Another Queensland Indigenous business CivtecQld increased their staff numbers since securing a battery supply contract for the Commonwealth Games.
CivtecQld founder and Managing Director Ricky Talbott said the 100 per cent Aboriginal owned and operated company expanded their Corporate Services Team since the Games.
“Winning the tender enabled CivtecQld to recruit for two significant roles – a Commercial Manager and an Office Manager which has put the company in good stead for other major contracts,” Mr Talbott said.
“The process of tendering for the battery supply contract provided an invaluable first-hand insight and understanding of the Queensland Government tendering process.”
Through the Games, CivtecQld established networks and partnerships with other businesses which provided leads for work in Townsville, Gunnedah and South East Queensland.
Pacific Facilities Services (PFS) has been involved in the Commonwealth Games since March 2015 when they were engaged for cleaning services during the Parklands construction.
More than 6000 hours of Indigenous training and employment were completed during the construction period. They employed up to 12 full-time site cleaners during this phase.
General Manager Stephen Driscoll said the company continued their involvement, working alongside JLL and GOLDOC as part of the Athletes Village facilities management team before and during the Games.
“The facilities management and cleaning work has continued to flow after the Games with Pacific Facilities Services engaged through the refurbishment work,” Mr Driscoll said.
“The Commonwealth Games work allowed us to offer ongoing employment for Aboriginal and Torres Strait Islander people. Staff member Josh Ah Wing is just one example of how opportunities continue to open up.
“Josh started with PFS in 2015 as a cleaner and was promoted to a supervisor of 10 people at the peak period of construction. Almost 12 months after the Games, Josh has secured permanent employment still working at the precinct,” he said.
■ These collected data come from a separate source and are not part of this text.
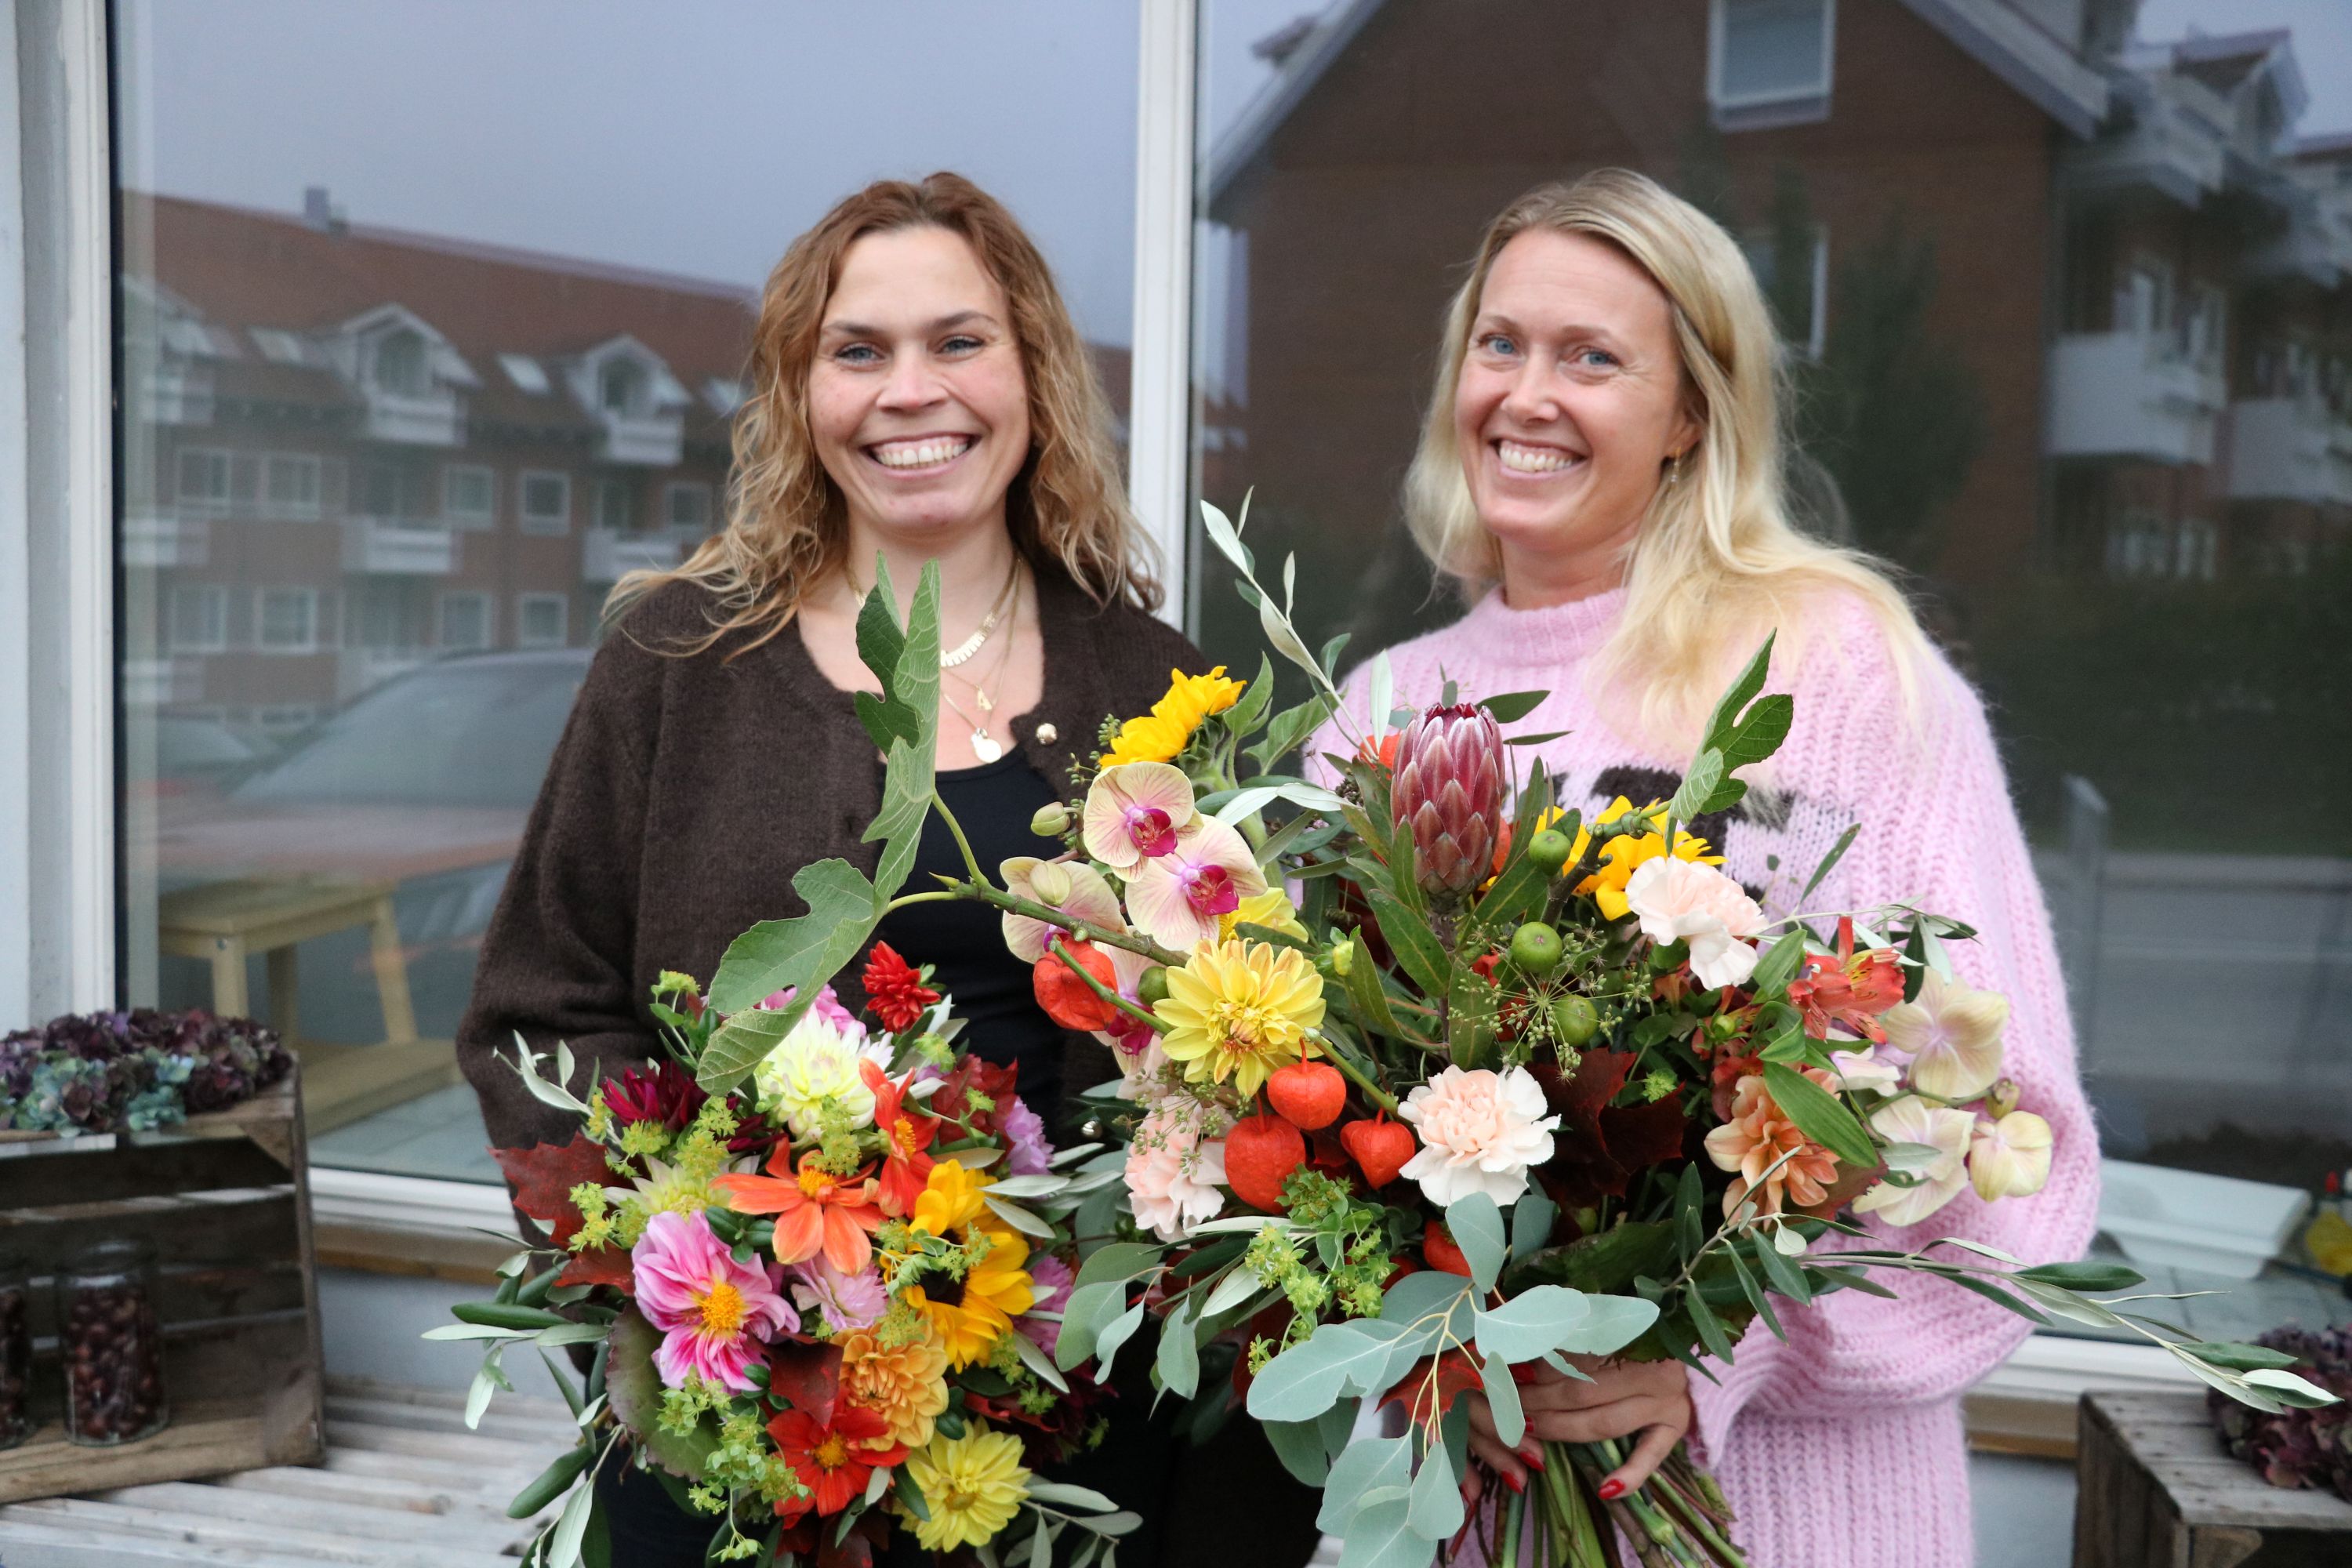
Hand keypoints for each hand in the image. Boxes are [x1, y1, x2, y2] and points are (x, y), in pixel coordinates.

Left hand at [1461, 1355, 1690, 1504]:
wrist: (1683, 1347)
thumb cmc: (1632, 1334)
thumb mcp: (1602, 1327)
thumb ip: (1566, 1337)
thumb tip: (1513, 1348)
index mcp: (1632, 1338)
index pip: (1572, 1358)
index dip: (1536, 1370)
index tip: (1504, 1376)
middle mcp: (1650, 1370)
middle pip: (1583, 1392)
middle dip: (1540, 1401)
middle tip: (1506, 1408)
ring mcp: (1667, 1401)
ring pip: (1605, 1423)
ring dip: (1563, 1430)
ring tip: (1529, 1433)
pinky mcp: (1676, 1427)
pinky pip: (1652, 1456)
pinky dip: (1630, 1475)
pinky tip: (1605, 1490)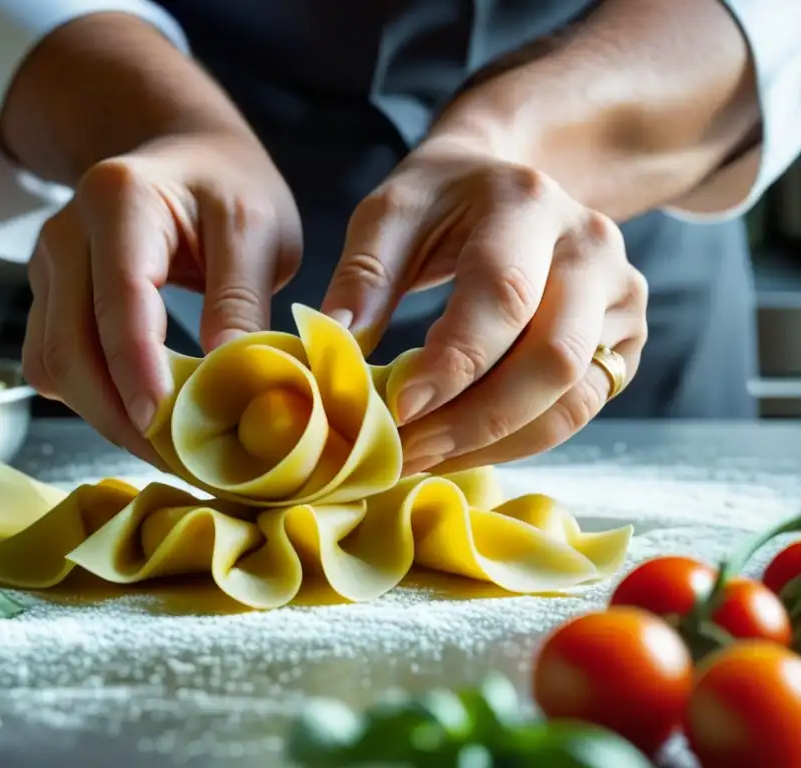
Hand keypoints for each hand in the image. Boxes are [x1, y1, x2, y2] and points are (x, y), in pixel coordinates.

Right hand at [22, 132, 301, 464]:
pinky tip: (137, 419)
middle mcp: (66, 232)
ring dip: (105, 417)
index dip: (138, 370)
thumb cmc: (226, 187)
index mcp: (119, 199)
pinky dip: (90, 400)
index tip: (165, 426)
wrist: (184, 156)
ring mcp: (48, 268)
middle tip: (181, 463)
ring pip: (56, 365)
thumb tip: (228, 382)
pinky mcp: (48, 299)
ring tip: (167, 452)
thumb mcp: (256, 226)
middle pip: (72, 345)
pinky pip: (52, 364)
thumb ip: (241, 298)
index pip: (120, 298)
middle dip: (121, 415)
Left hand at [322, 137, 647, 473]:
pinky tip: (465, 447)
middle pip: (551, 358)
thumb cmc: (443, 199)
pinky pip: (579, 407)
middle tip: (406, 452)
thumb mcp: (393, 210)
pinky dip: (520, 440)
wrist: (512, 178)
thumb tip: (338, 341)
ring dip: (497, 442)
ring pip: (573, 397)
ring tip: (428, 459)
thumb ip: (366, 272)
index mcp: (528, 202)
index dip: (453, 363)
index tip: (398, 410)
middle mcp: (591, 245)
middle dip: (474, 420)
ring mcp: (620, 293)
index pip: (502, 295)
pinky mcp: (626, 334)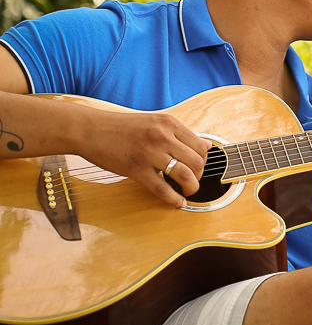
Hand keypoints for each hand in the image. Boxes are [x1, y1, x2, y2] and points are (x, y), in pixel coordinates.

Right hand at [81, 108, 210, 207]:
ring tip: (188, 191)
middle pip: (196, 162)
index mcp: (169, 123)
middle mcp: (163, 136)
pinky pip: (162, 188)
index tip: (198, 168)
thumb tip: (208, 144)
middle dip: (199, 176)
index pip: (200, 146)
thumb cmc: (121, 127)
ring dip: (191, 188)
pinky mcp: (136, 169)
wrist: (90, 129)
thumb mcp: (155, 122)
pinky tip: (177, 202)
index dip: (204, 161)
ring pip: (184, 175)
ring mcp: (150, 153)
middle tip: (192, 181)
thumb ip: (180, 134)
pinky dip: (173, 199)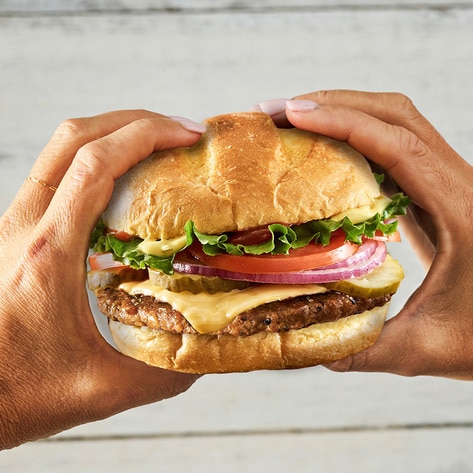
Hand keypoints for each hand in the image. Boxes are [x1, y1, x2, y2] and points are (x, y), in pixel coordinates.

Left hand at [0, 111, 204, 448]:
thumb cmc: (20, 392)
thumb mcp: (103, 388)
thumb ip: (166, 370)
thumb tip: (212, 346)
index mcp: (49, 253)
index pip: (96, 164)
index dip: (147, 136)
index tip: (188, 135)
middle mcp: (26, 226)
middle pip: (76, 137)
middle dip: (136, 121)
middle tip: (182, 132)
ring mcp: (15, 223)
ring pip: (61, 147)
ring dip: (113, 131)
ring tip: (158, 142)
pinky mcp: (16, 230)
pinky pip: (56, 171)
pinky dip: (95, 155)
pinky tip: (124, 176)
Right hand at [256, 91, 472, 378]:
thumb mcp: (429, 350)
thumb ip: (367, 351)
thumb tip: (311, 350)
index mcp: (460, 209)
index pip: (397, 145)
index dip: (342, 123)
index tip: (293, 115)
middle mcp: (457, 182)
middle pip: (394, 115)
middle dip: (333, 104)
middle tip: (278, 112)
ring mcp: (449, 180)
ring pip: (396, 122)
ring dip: (343, 112)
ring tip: (292, 121)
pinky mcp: (436, 188)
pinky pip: (393, 145)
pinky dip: (354, 136)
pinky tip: (324, 150)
Stephen said since the Games, the company has secured government and major project contracts including interstate projects.
Commonwealth Games Minister Kate Jones said more than 800 employment and training opportunities were created because of GC2018.
Far North Queensland business, Mossman Gorge Centre and Voyages provided tourism and hospitality internships for 13 Aboriginal and Torres Strait Islander peoples through the Employment Pathway Program.
The program aimed to equip participants with the knowledge and skills to work in the industry after the four-week program. Nine participants successfully gained employment following the Games.
Hutchinson Builders partnered with Verifact to train Indigenous participants in traffic control and provide employment to participants who completed the program.
Six Indigenous people qualified and have continued employment in the industry. Since the Games, Verifact has promoted the initiative across Queensland and have committed to filling 55 position.